**練習題組**
[A] 在股票最大利潤題目的第一個範例中，答案為什麼是 5 而不是 7-1=6？請用一到三句話說明。
[B] 請接著寫完股票最大利潤題解的下一部分，從最後一行程式碼之後開始。

**原文節錄**
......

##### 題目描述：

Say you have an array for which the ith element is the price of a given stock on day i.

If you were only permitted to complete at most one transaction (i.e., buy one and sell one share of the stock), design an algorithm to find the maximum profit.

Note that you cannot sell a stock before you buy one.

Input: [7,1,5,3,6,4]
Output: 5
Explanation: Buy on day 2 (price = 1) and sell on day 5 (price = 6), profit = 6-1 = 5.
             Not 7-1 = 6, as selling price needs to be larger than buying price.

Example 2:

Input: [7,6,4,3,1]
Output: 0
Explanation: In this case, no transaction is done, i.e. max profit = 0.

##### 分析：

也就是找到非逆序元素差值的最大值，如果都是負值就返回0.

###### 方法一：

兩輪迴圈，時間複雜度O(n^2)。

 public int maxProfit(int[] prices) {
        if(prices==null|| prices.length==0)
            return 0;
        int res = 0;
        for(int i=0;i<prices.length;i++){
            for(int j=0;j<i;j++){
                if((prices[i]-prices[j])>res)

......

**資料列**
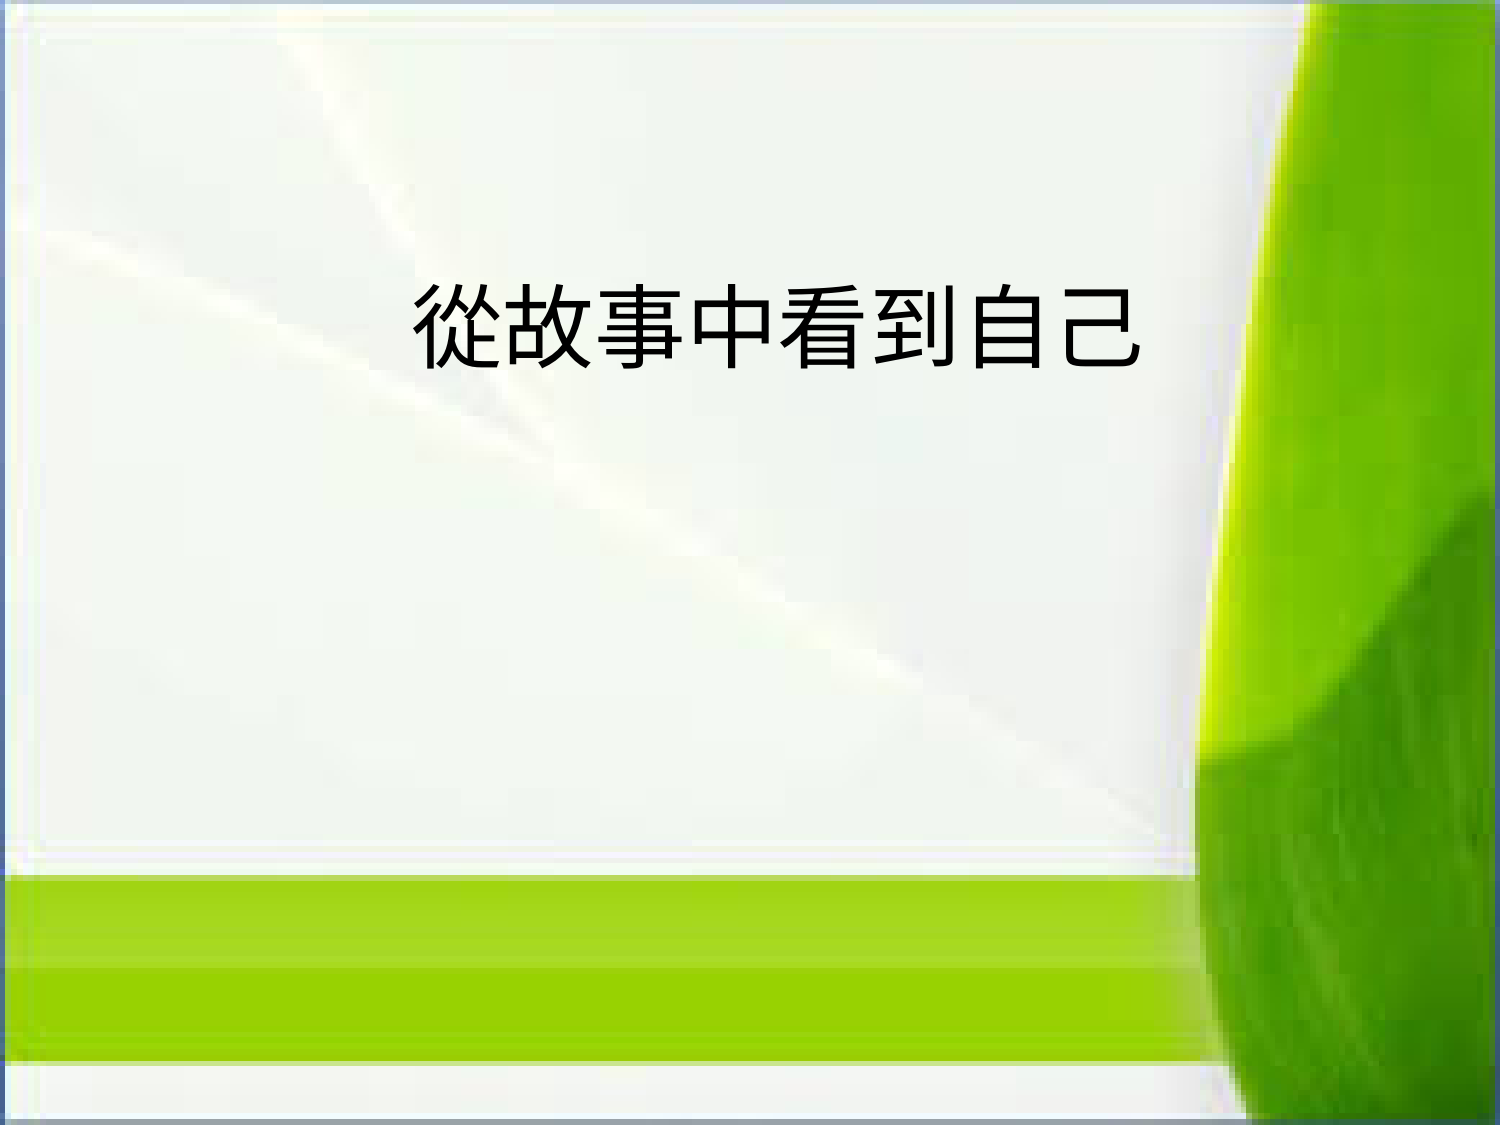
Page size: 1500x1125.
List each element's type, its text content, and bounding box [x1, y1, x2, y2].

......

**練習答案**
[A] 題目規定賣出價格必須高於買入價格，所以不能算成 7-1=6。正確做法是第 2 天以價格 1 買入，第 5 天以價格 6 賣出，利潤為 6-1=5。

[B]
                    res = prices[i] - prices[j];
            }
        }
        return res;
    }
 

###### 方法二：

方法一複雜在於每次其實不需要求和之前所有元素的差值，只需要用一個變數記錄之前最小的元素然後求差值即可。

public int maxProfit(int[] prices) {
        if(prices==null|| prices.length==0)
            return 0;
        int res = 0;
        int min=prices[0];
        for(int i=1;i<prices.length;i++){
            if(prices[i]<min)
                min = prices[i];
            else if((prices[i]- min)>res)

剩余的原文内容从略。